**Assigned task:**
Write out every line exactly, from the start of the records below to the line with "Table 2: Comprehensive", and stop there. Don't write out the pictures.

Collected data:
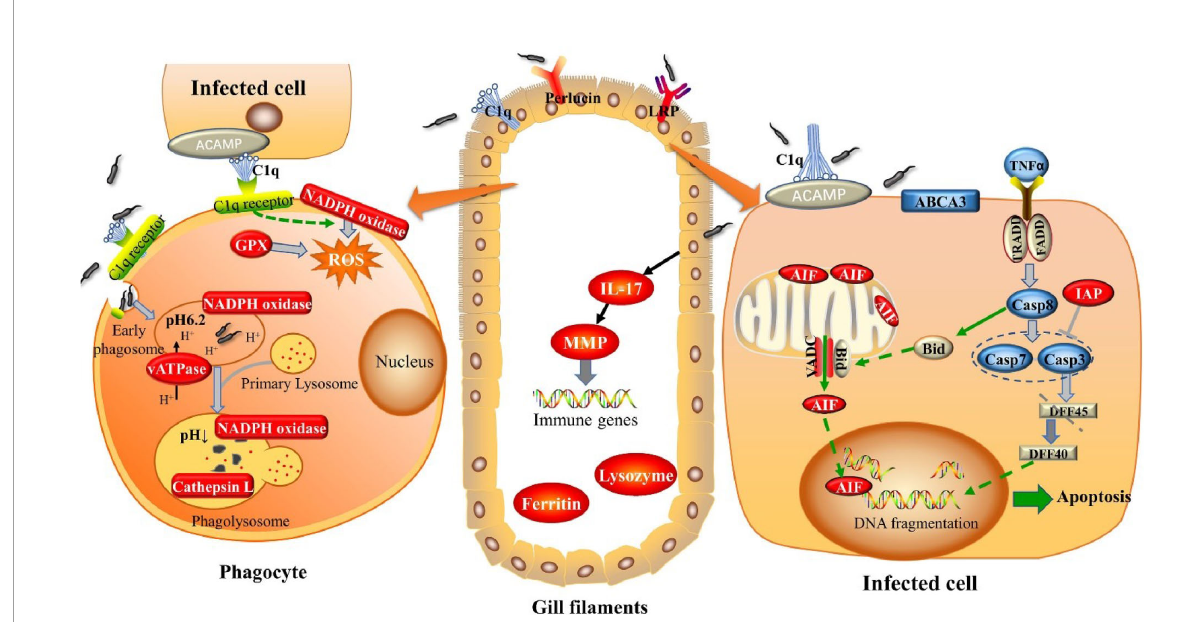
FIGURE 6 Graphic representation of the immune response in gill of abalone against Vibrio Parahemolyticus invasion.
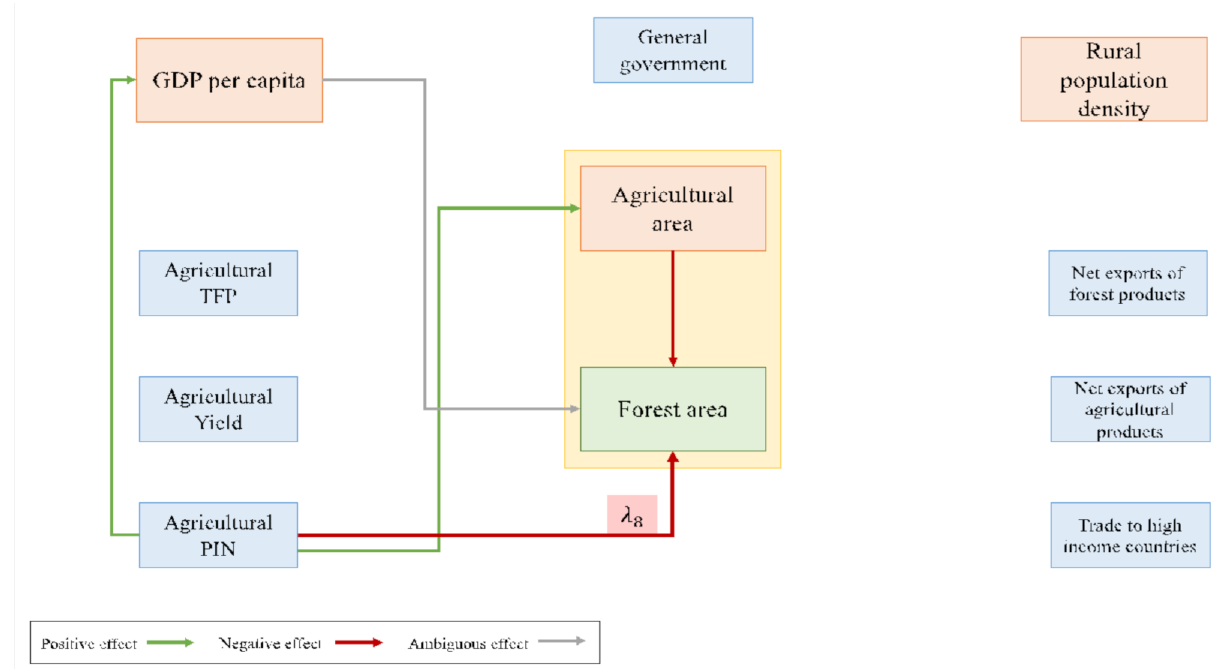
Figure A9. Estimating indirect effects of “Agricultural PIN”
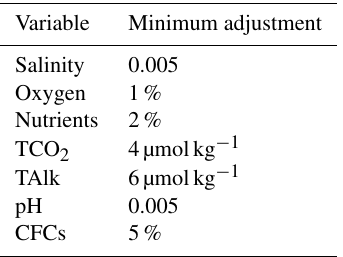
Table 2. Initial minimum adjustment limits introduced by CARINA and subsequently used for PACIFICA and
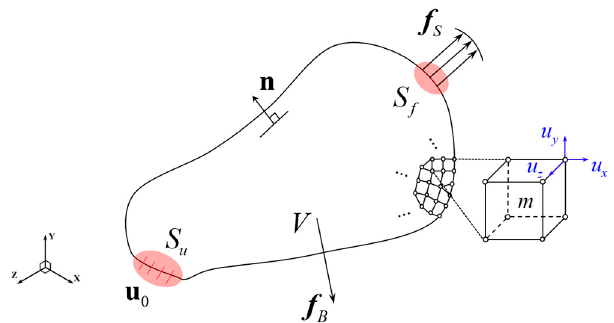
Figure 1. Discretized three-dimensional body with finite elements.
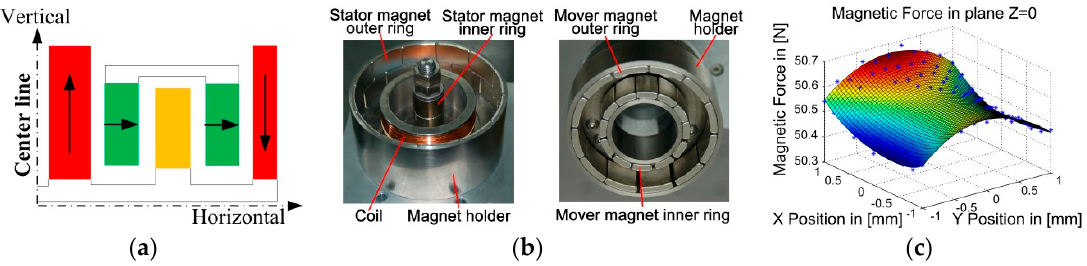
Figure 4. ( a ) Principle schematic, ( b ) pictures, and ( c ) tested magnetic levitation force of Magnetic Gravity Compensators (MGC) in the plane Z = 0.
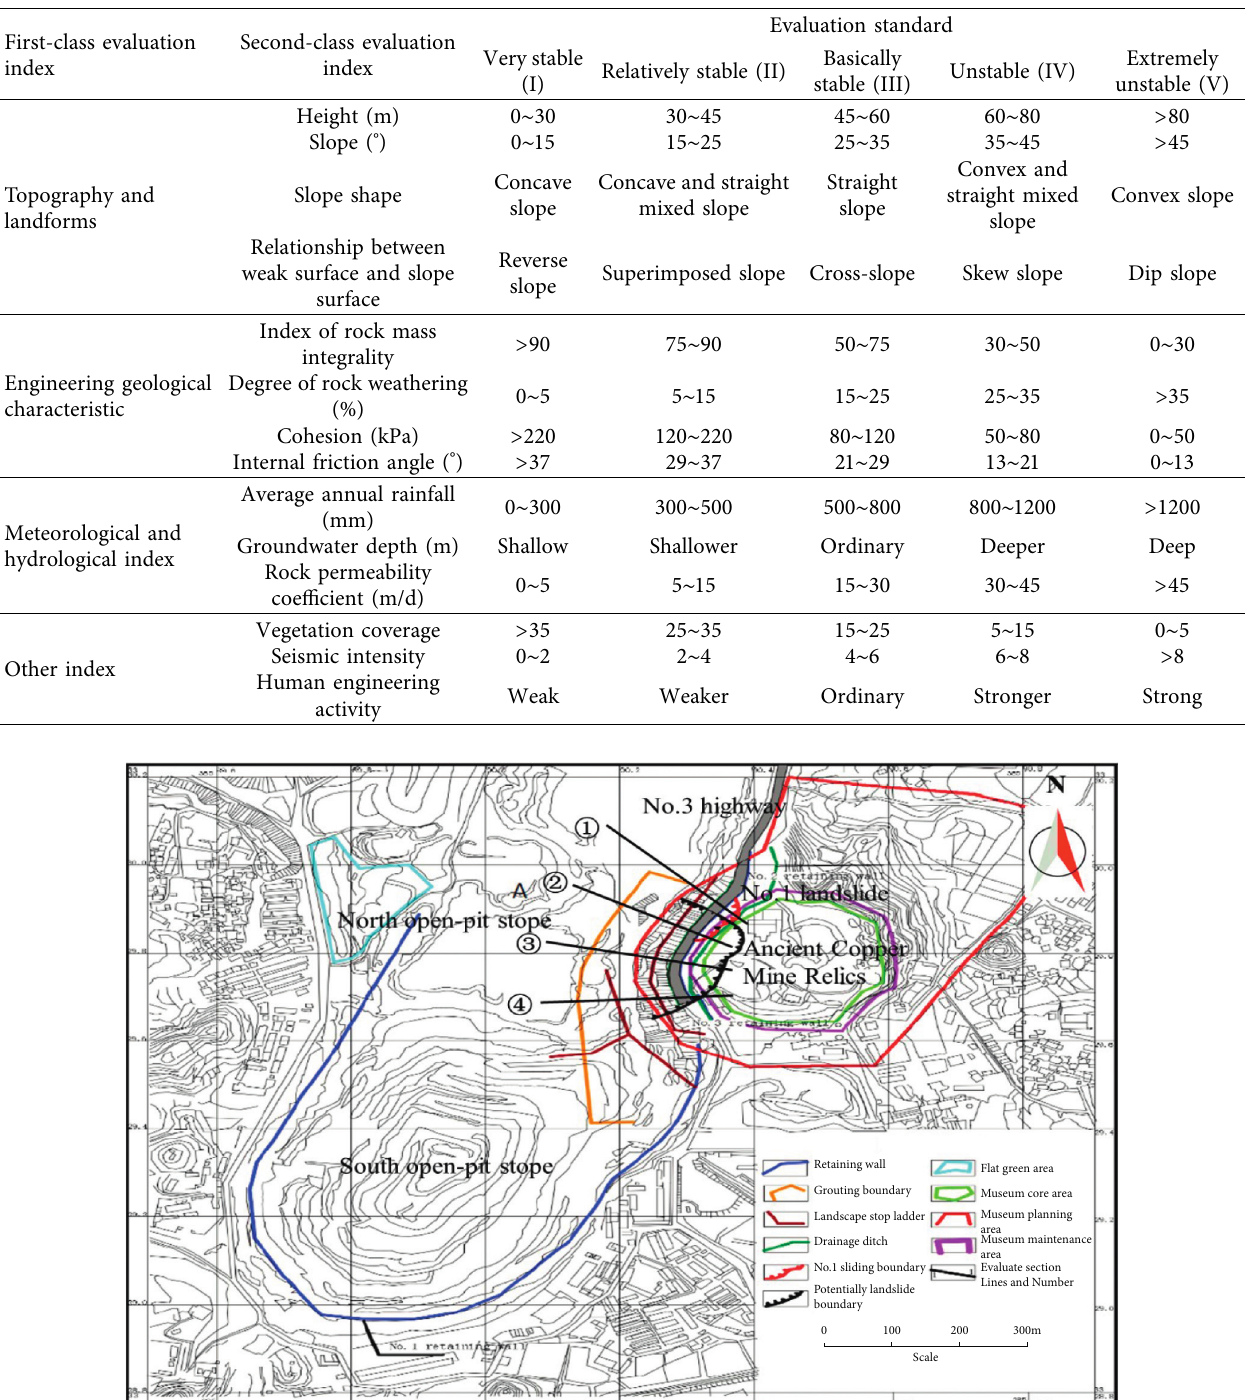
Table 2: Comprehensive evaluation index system and evaluation standard of slope stability in open-pit mine.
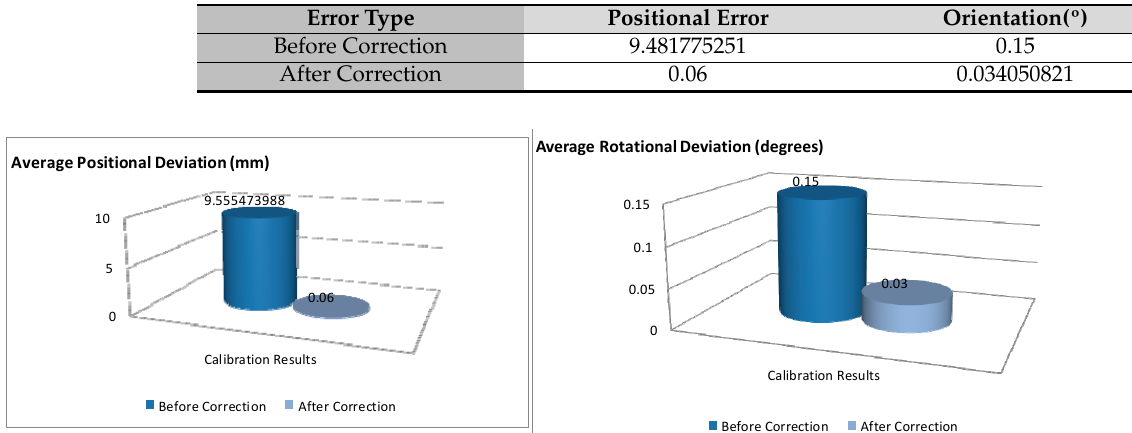
Table 3. Error between desired and measured pose on fourth correction cycle .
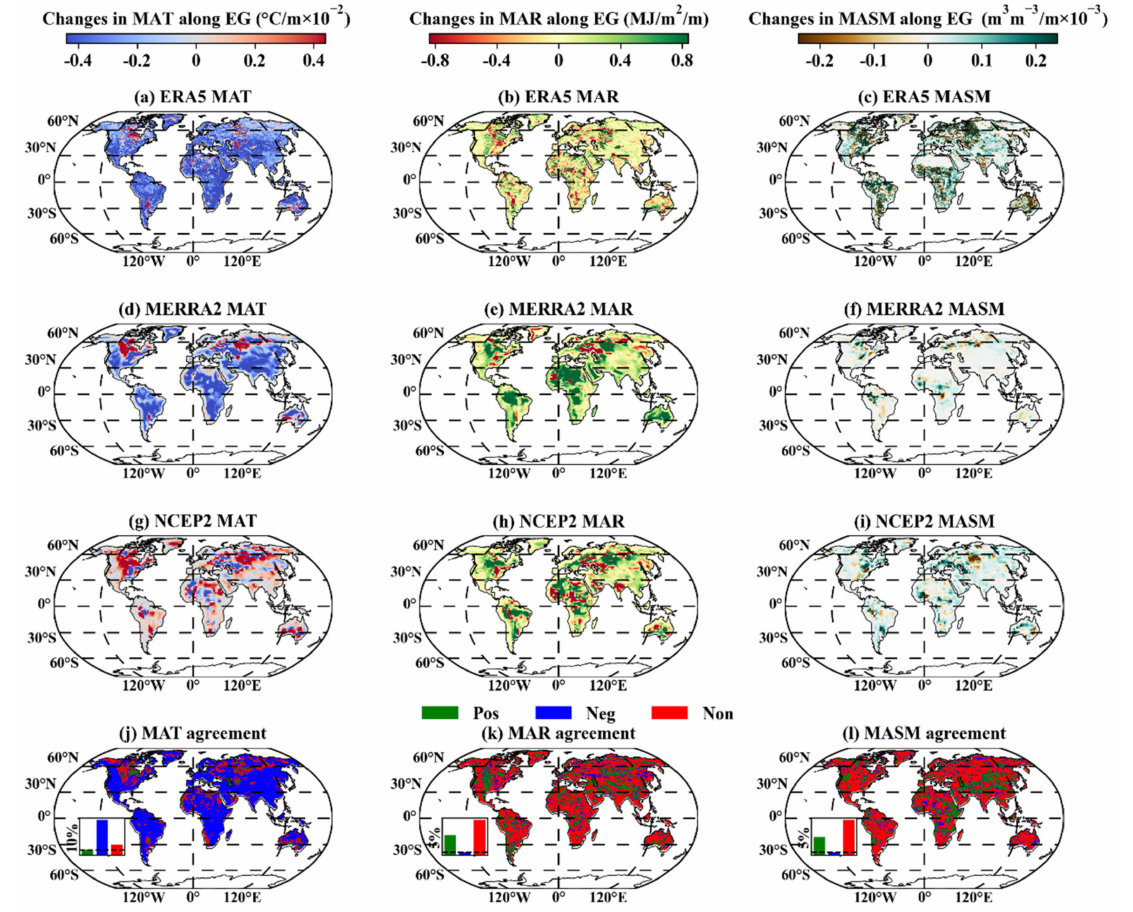
Figure 7. Spatial patterns of MAT ( a , d , g ), MAR ( b , e , h ), MASM ( c , f , i ) (derived from ERA5, MERRA2, and NCEP2) along EG and their spatial consistencies ( j , k , l ) from 2001 to 2020. The frequency of the uncertainty value is in the left of subfigures ( j , k , l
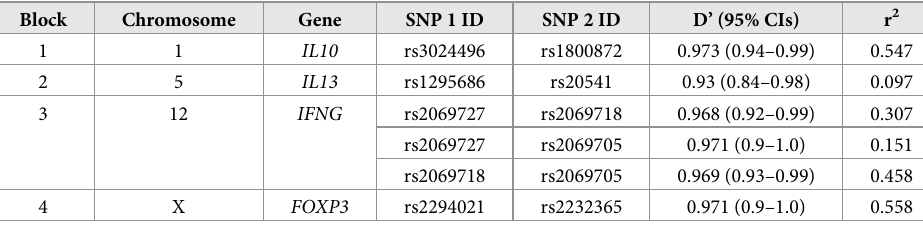
Table 2. Linkage disequilibrium statistics of haplotype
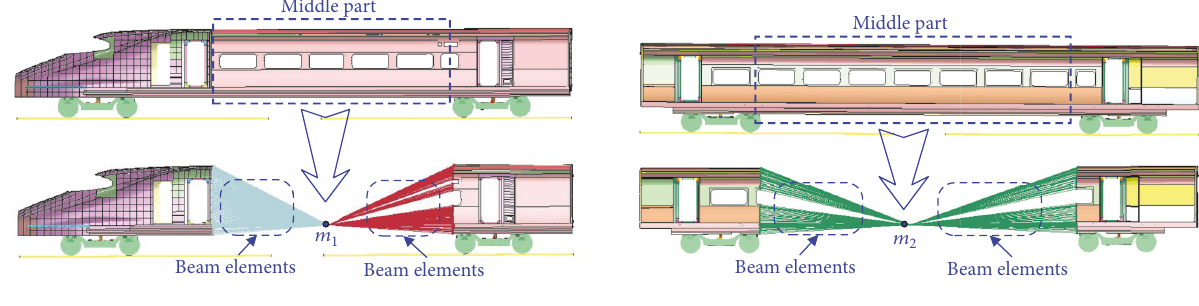
Figure 1: Simplification processes: head and intermediate railway vehicles. Table 1: Comparison of the grid scale of the whole train before, and after, simplification. Number of nodes Number of elements Number of beam elements Before simplification 4085296 4759820 - After simplification 2588860 2930082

**Exercise answer:**
FIGURE 6 Graphic representation of the immune response in gill of abalone against Vibrio Parahemolyticus invasion.
Figure A9. Estimating indirect effects of “Agricultural PIN”
Table 2. Initial minimum adjustment limits introduced by CARINA and subsequently used for PACIFICA and
Figure 1. Discretized three-dimensional body with finite elements.
Figure 4. ( a ) Principle schematic, ( b ) pictures, and ( c ) tested magnetic levitation force of Magnetic Gravity Compensators (MGC) in the plane Z = 0.
Table 2: Comprehensive evaluation index system and evaluation standard of slope stability in open-pit mine.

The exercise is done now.